From a methodological perspective, the results illustrate how Bayesian location-scale modeling provides additional inferential information beyond conventional approaches. By jointly estimating location and scale parameters, the model distinguishes predictors that shift average evaluations from those associated with changes in response variability. In the present application, a nontrivial portion of heterogeneity in evaluations was attributable to differences in response precision rather than to differences in teaching-related characteristics. This finding underscores that modeling variability itself (not only mean effects) can be important for improving inference in ordinal data settings of similar hierarchical structure.
Although the empirical illustration is drawn from a single institution and a limited set of disciplines, the modeling approach is applicable to other settings involving ordinal ratings with heterogeneous response precision, such as peer review or performance appraisal. In these contexts, ignoring response-style variability can distort inference.

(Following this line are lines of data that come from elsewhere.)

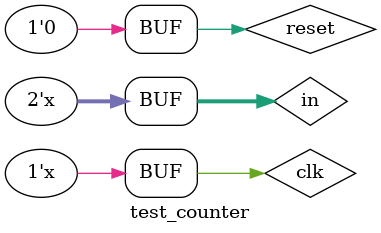
<source format=v>
module tens_count (U, T, in, Clock, reset);
	input Clock, reset;
	input [1:0] in;
	output [3:0] U, T;
	
	reg [3:0] T;
	
	parameter [3:0] _0 = 4'b0000,
				 _1 = 4'b0001,
				 _2 = 4'b0010,
				 _3 = 4'b0011,
				 _4 = 4'b0100,
				 _5 = 4'b0101,
				 _6 = 4'b0110,
				 _7 = 4'b0111,
				 _8 = 4'b1000,
				 _9 = 4'b1001;
	
	wire inc;
	counter_4b c_4 (U, inc, Clock, in, reset);
	
	wire [3:0] PS;
	reg [3:0] NS;
	
	always @(inc or PS)
		case (PS)
			_0: if (inc == 1'b1) NS = _1; else NS = _0;
			_1: if (inc == 1'b1) NS = _2; else NS = _1;
			_2: if (inc == 1'b1) NS = _3; else NS = _2;
			_3: if (inc == 1'b1) NS = _4; else NS = _3;
			_4: if (inc == 1'b1) NS = _5; else NS = _4;
			_5: if (inc == 1'b1) NS = _6; else NS = _5;
			_6: if (inc == 1'b1) NS = _7; else NS = _6;
			_7: if (inc == 1'b1) NS = _8; else NS = _7;
			_8: if (inc == 1'b1) NS = _9; else NS = _8;
			_9: if (inc == 1'b1) NS = _0; else NS = _9;
			default:
				NS = 4'bx;
		endcase
			
	always @(PS)
		case (PS)
			_0: T = PS;
			_1: T = PS;
			_2: T = PS;
			_3: T = PS;
			_4: T = PS;
			_5: T = PS;
			_6: T = PS;
			_7: T = PS;
			_8: T = PS;
			_9: T = PS;
			default:
				T = 4'bx;
		endcase
		
	D_FF dff0(PS[0], NS[0], reset, Clock);
	D_FF dff1(PS[1], NS[1], reset, Clock);
	D_FF dff2(PS[2], NS[2], reset, Clock);
	D_FF dff3(PS[3], NS[3], reset, Clock);
endmodule

module counter_4b (U, INC, Clock, in, reset);
	output [3:0] U;
	output INC;
	input [1:0] in;
	input Clock, reset;
	
	wire [3:0] PS;
	reg [3:0] NS;
	reg [3:0] U;
	reg INC;
	
	parameter [1:0] no =2 'b00, p1 = 2'b01, p2 = 2'b10, n2 = 2'b11;
	parameter [3:0] _0 = 4'b0000,
				 _1 = 4'b0001,
				 _2 = 4'b0010,
				 _3 = 4'b0011,
				 _4 = 4'b0100,
				 _5 = 4'b0101,
				 _6 = 4'b0110,
				 _7 = 4'b0111,
				 _8 = 4'b1000,
				 _9 = 4'b1001,
				 
				 i_0 = 4'b1010,
				 i_1 = 4'b1011;
				 
	
	always @(in or PS)
		case (PS)
			_0: 
				begin
					case (in)
						p1: NS = _1;
						p2: NS = _2;
						default NS = _0;
					endcase
				end
			_1:
				begin
					case (in)
						p1: NS = _2;
						p2: NS = _3;
						n2: NS = _0;
						default NS = _1;
					endcase
				end
			_2:
				begin
					case (in)
						p1: NS = _3;
						p2: NS = _4;
						n2: NS = _0;
						default NS = _2;
					endcase
				end
			_3:
				begin
					case (in)
						p1: NS = _4;
						p2: NS = _5;
						n2: NS = _1;
						default NS = _3;
					endcase
				end
			_4:
				begin
					case (in)
						p1: NS = _5;
						p2: NS = _6;
						n2: NS = _2;
						default NS = _4;
					endcase
				end
			_5:
				begin
					case (in)
						p1: NS = _6;
						p2: NS = _7;
						n2: NS = _3;
						default NS = _5;
					endcase
				end
			_6:
				begin
					case (in)
						p1: NS = _7;
						p2: NS = _8;
						n2: NS = _4;
						default NS = _6;
					endcase
				end
			_7:
				begin
					case (in)
						p1: NS = _8;
						p2: NS = _9;
						n2: NS = _5;
						default NS = _7;
					endcase
				end
			_8:
				begin
					case (in)
						p1: NS = _9;
						p2: begin NS = i_0; end
						n2: NS = _6;
						default NS = _8;
					endcase
				end
			_9:
				begin
					case (in)
						p1: begin NS = i_0; end
						p2: begin NS = i_1; end
						n2: NS = _7;
						default NS = _9;
					endcase
				end
			i_0:
				begin
					NS = _0;
				end
			i_1:
				begin
					NS = _1;
				end
			default: 
				begin
					NS = 3'bxxx;
				end
		endcase
		
	always @(PS)
		case(PS)
			_0 : begin U = PS; INC = 0; end
			_1 : begin U = PS; INC = 0; end
			_2 : begin U = PS; INC = 0; end
			_3 : begin U = PS; INC = 0; end
			_4 : begin U = PS; INC = 0; end
			_5 : begin U = PS; INC = 0; end
			_6 : begin U = PS; INC = 0; end
		   _7 : begin U = PS; INC = 0; end
		   _8 : begin U = PS; INC = 0; end
		   _9 : begin U = PS; INC = 0; end
			i_0 : begin U = _0; INC = 1; end
			i_1 : begin U = _1; INC = 1; end
			default:
				begin
					U = 4'bx;
					INC = 1'b0;
				end
		endcase
		
	D_FF dff0(PS[0], NS[0], reset, Clock);
	D_FF dff1(PS[1], NS[1], reset, Clock);
	D_FF dff2(PS[2], NS[2], reset, Clock);
	D_FF dff3(PS[3], NS[3], reset, Clock);
	
endmodule 

module test_counter;
	reg clk, reset;
	reg [1:0] in;
	wire [3:0] u, t;
	wire inc;
	
	tens_count ct (u, t, in, clk, reset, inc);
	parameter cc = 10;
	
	always
		#cc clk = ~clk;
		
	always
		#(4*cc) in <= in + 1;
		
	initial
	begin
		reset = 1;
		clk = 0;
		in = 0;
		#cc reset = 0;
	end
	
endmodule 
</source>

Several limitations should be noted. Likeability was measured only at the end of the semester and likely reflects a composite judgment incorporating both interpersonal and instructional aspects, complicating causal interpretation. Moreover, the data stem from a single institutional context, and generalization to other disciplinary cultures or evaluation systems should be made cautiously. Future research should apply location-scale modeling to broader institutional samples, incorporate repeated or longitudinal evaluations, and explore designs that allow clearer temporal separation of teaching-related and interpersonal factors. The gender imbalance in the sample, with a predominance of female respondents, represents a further limitation and may influence observed evaluation patterns. However, because the data are used primarily to demonstrate the usefulness and interpretability of the proposed location-scale modeling framework, this imbalance does not undermine the methodological illustration of the model's inferential properties.
In conclusion, valid inferences from student evaluation data (and data with similar structures) require models that account for both mean structure and response variability. The proposed latent Bayesian location–scale can offer a way to separate substantive effects from response-style and measurement-related variation in ordinal evaluation data.
Footnotes
Ethical Considerations
Formal approval from an ethics committee was not required for this study. The data were collected exclusively within the framework of the university’s mandatory teaching evaluation procedures, which are conducted for purposes of quality assurance in higher education. In line with German higher education regulations (e.g., § 5 Hochschulrahmengesetz and corresponding state-level university laws) and with the requirements of the EU General Data Protection Regulation (GDPR, Regulation (EU) 2016/679), such data are exempt from ethics review when they are gathered anonymously and without any possibility of re-identification. For the present study, all data were obtained in fully anonymous form, and no personal or identifiable information was collected or processed at any stage.
Funding
The authors received no financial support for the research, authorship, and/or publication of this article.
Declaration of Conflicting Interests
The authors declared no potential conflicts of interest with respect to the research, authorship, and/or publication of this article.